Investor Gary Black of The Future Fund LLC has warned against a possible SpaceX–Tesla Inc. (NASDAQ:TSLA) merger, citing the failed Netflix Inc. (NASDAQ:NFLX) acquisition of Warner Bros. Discovery Inc. (NASDAQ:WBD).
Shareholders Hate Firms Issuing Equity For Acquisitions
On Tuesday, the investor took to the social media platform X to reiterate his stance against a Tesla-SpaceX merger.
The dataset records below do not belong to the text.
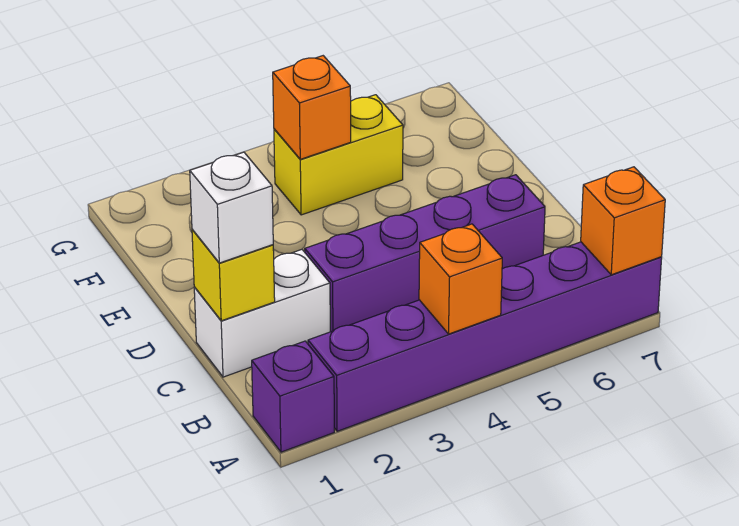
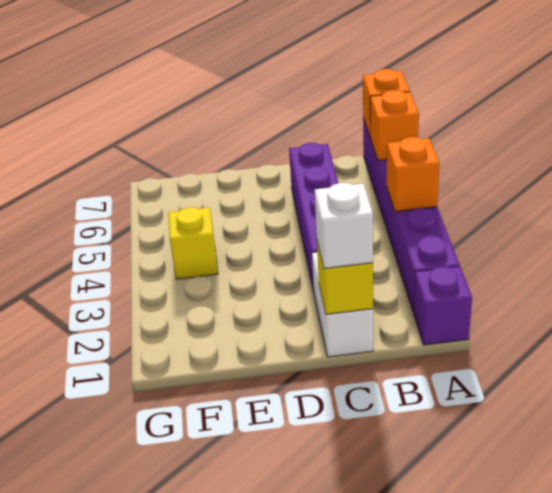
yellow 1x2 brick [274,95,403,215] -> yellow 1x1 brick [168,207,218,279]
orange 1x1 brick [273,56,351,159] -> orange 1x1 brick moved to [370,90,419,161]

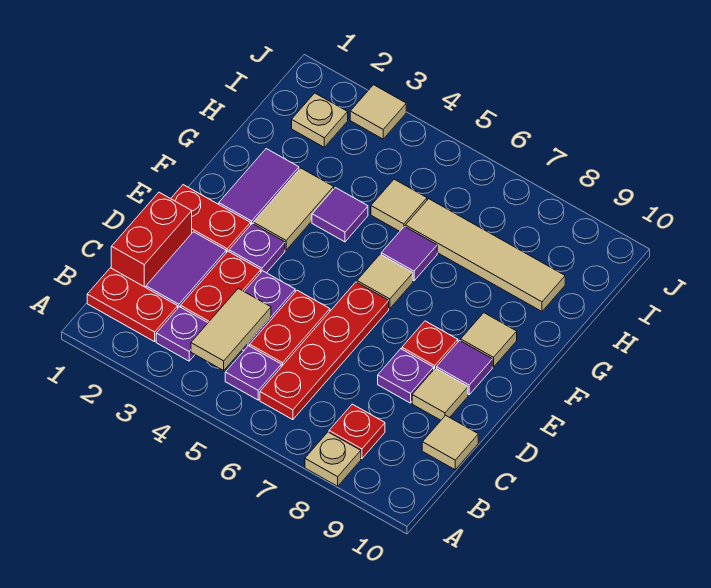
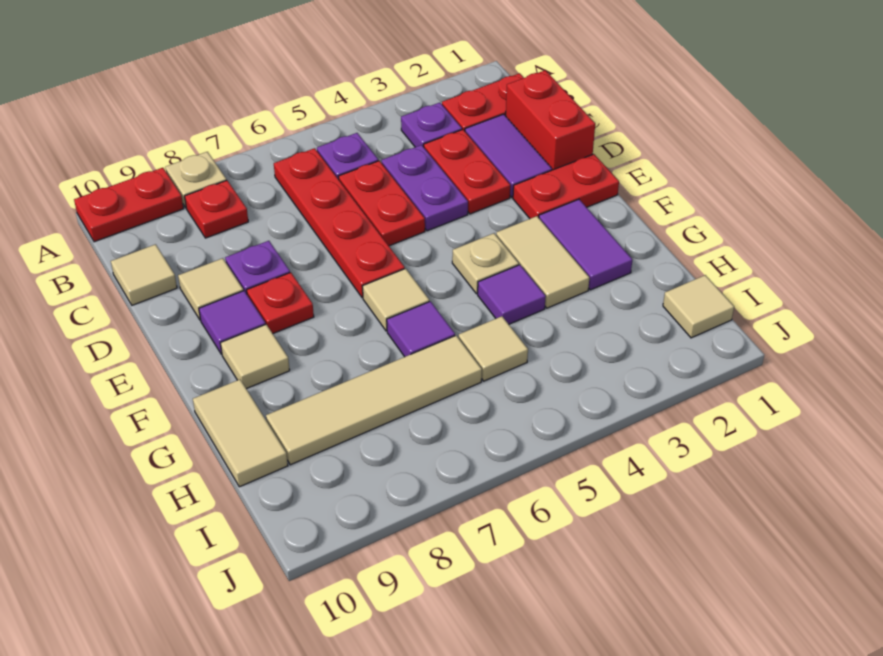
none -> red 1x2 plate [74,168,184,242]
tan 1x2 tile [191,288,271,370] -> tan 1x2 tile moved to [193,379,288,487]
purple 1x1 plate [229,224,285,273] -> none
tan 1x1 plate [292,93,348,147] -> tan 1x1 plate moved to [452,233,519,294]
tan 1x1 tile [350,85,406,139] -> tan 1x1 tile moved to [663,275,734,338]

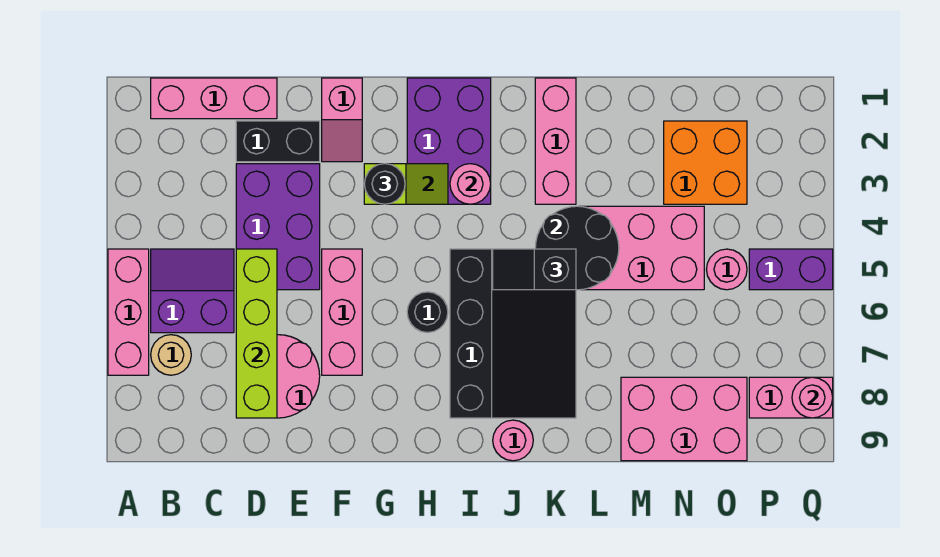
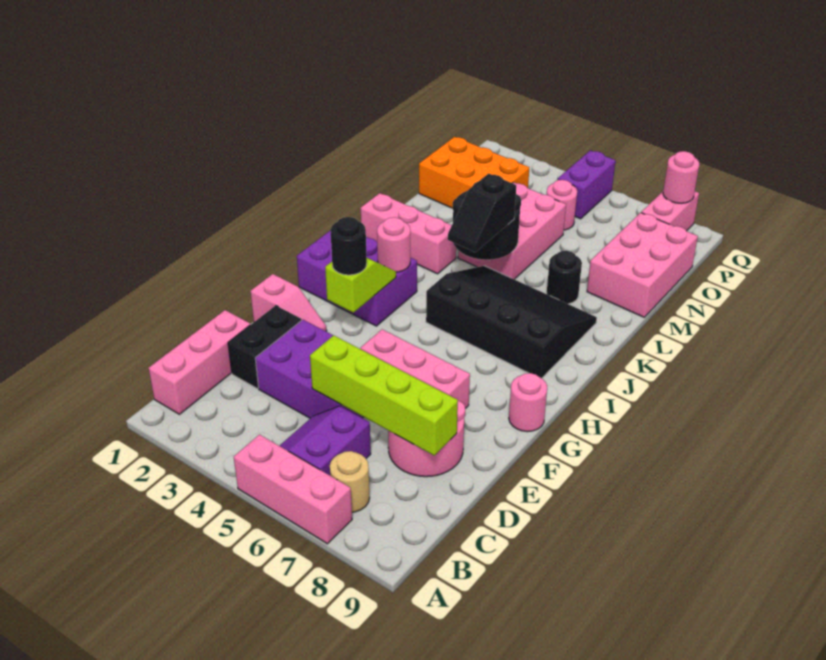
black 1x1 round brick [407,292,448,333] -> black 1x1 round brick moved to [547,251,582,304]
pink 1x1 round brick [493,420,533,461] -> pink 1x1 round brick moved to [509,373,547,432]
orange 2x2 brick [664,121,747,204] -> orange 2x3 brick [419,137,529,208]

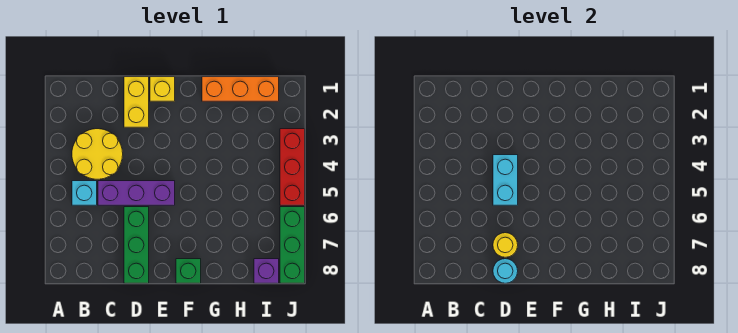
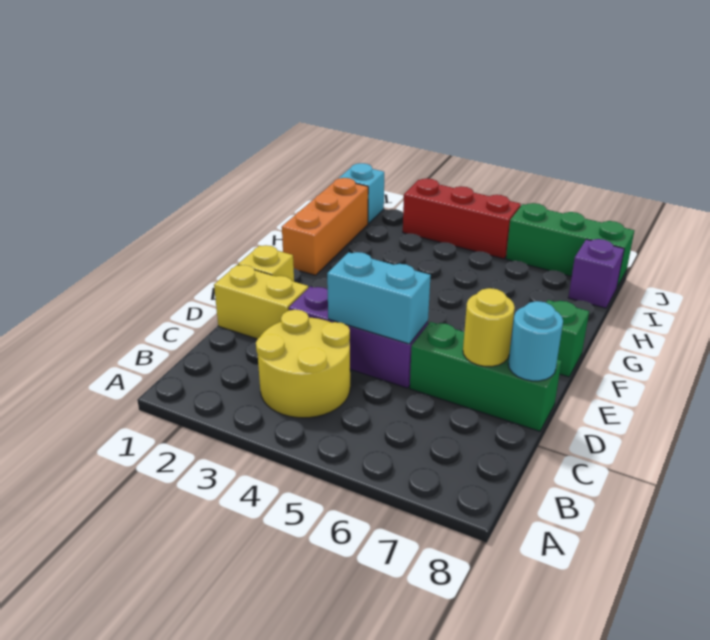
cyan 1x1 brick [72,181,97,205] -> cyan 1x1 brick moved to [339,163,384,224]
purple 1x3 brick [98,181,175,205] -> purple 1x3 brick turned to [289,287,428,388]

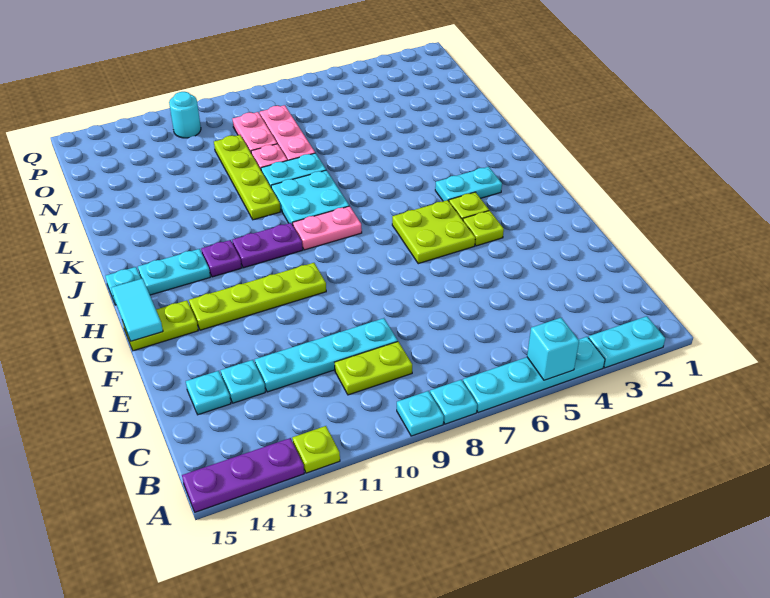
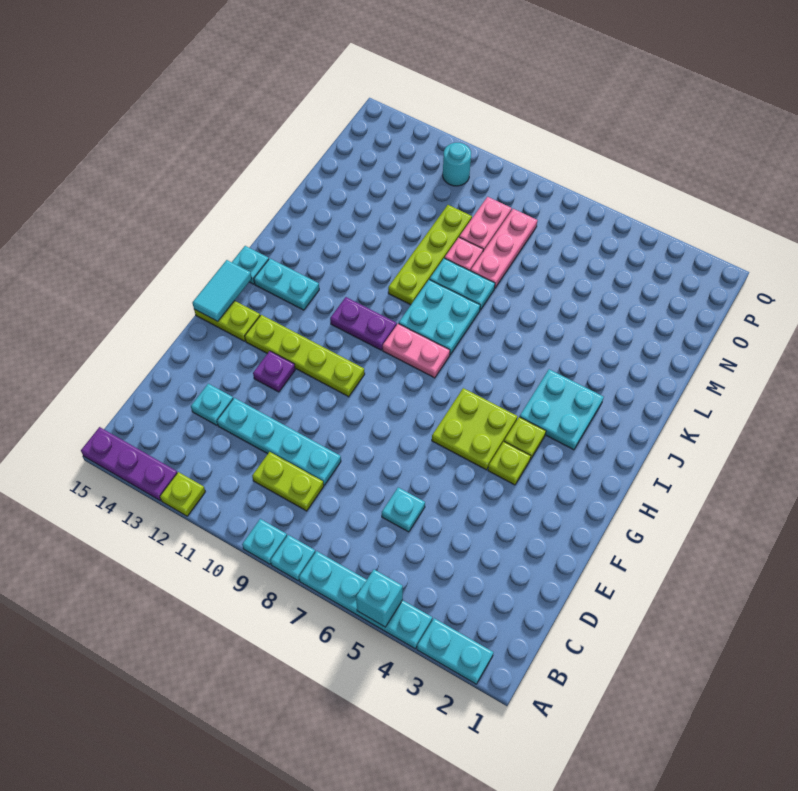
cyan 1x1 plate [186,371,231,415] -> cyan 1x1 plate moved to [382,487,425,532]
cyan 1x2 plate [435,167,502,201] -> cyan 2x2 plate [520,369,604,450]
purple 1x1 plate [201,240,242,277] -> purple 1x1 plate moved to [253,351,295,392]

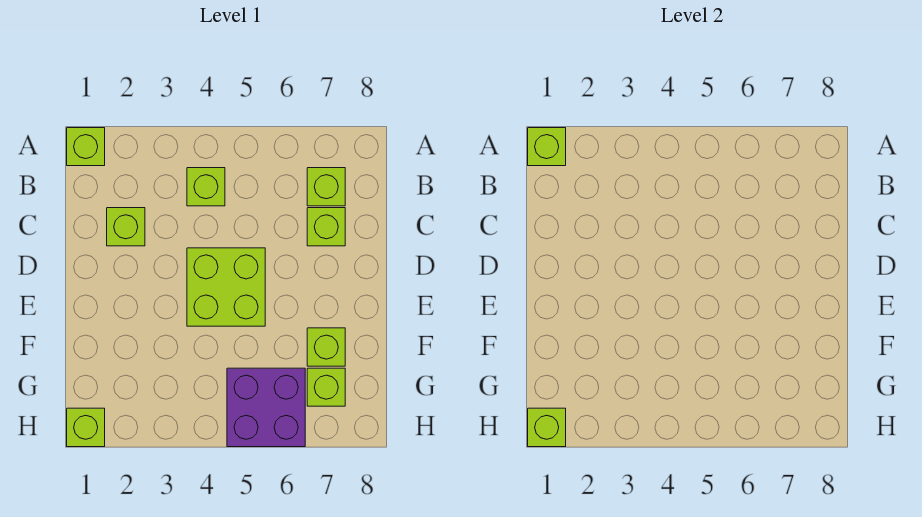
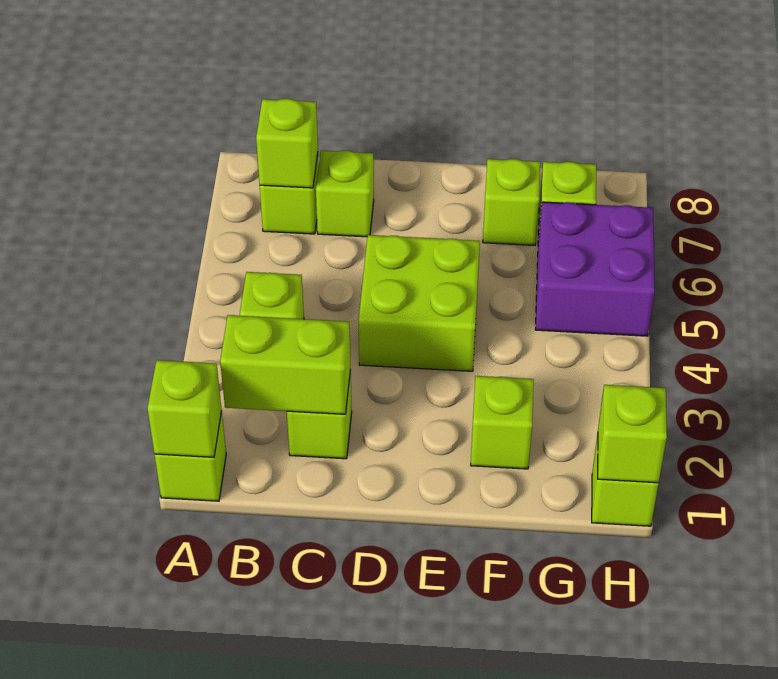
none -> lime 1x2 brick [220,315,350,414]
none -> lime 1x1 brick [256,99,318,188]
none -> lime 1x1 brick [471,376,534,469]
Even if SpaceX were to go public and leverage that equity to explore a merger with/acquisition of Tesla, it would be detrimental to the investors of the commercial space flight company.
The investor said that buyers of SpaceX stock wouldn’t “willingly invest capital in a firm” that would issue equity to buy another company, sharing that believers of the merger were “fooling themselves.” He then said that investors weren’t keen on equity-backed mergers.
“Shareholders HATE when companies use equity to buy other companies,” he said, citing the example of the failed Netflix-WB Discovery deal. “The latest example is $NFLX which tried to buy $WBD and NFLX stock dropped -30%,” he said, adding that the stock only recovered when Netflix management backed away from the deal.
It’s worth noting that Paramount Skydance (NASDAQ:PSKY) is currently in pole position to complete an acquisition of Warner Bros., but lawmakers are demanding a probe into the alleged foreign funding involved in the proposed takeover.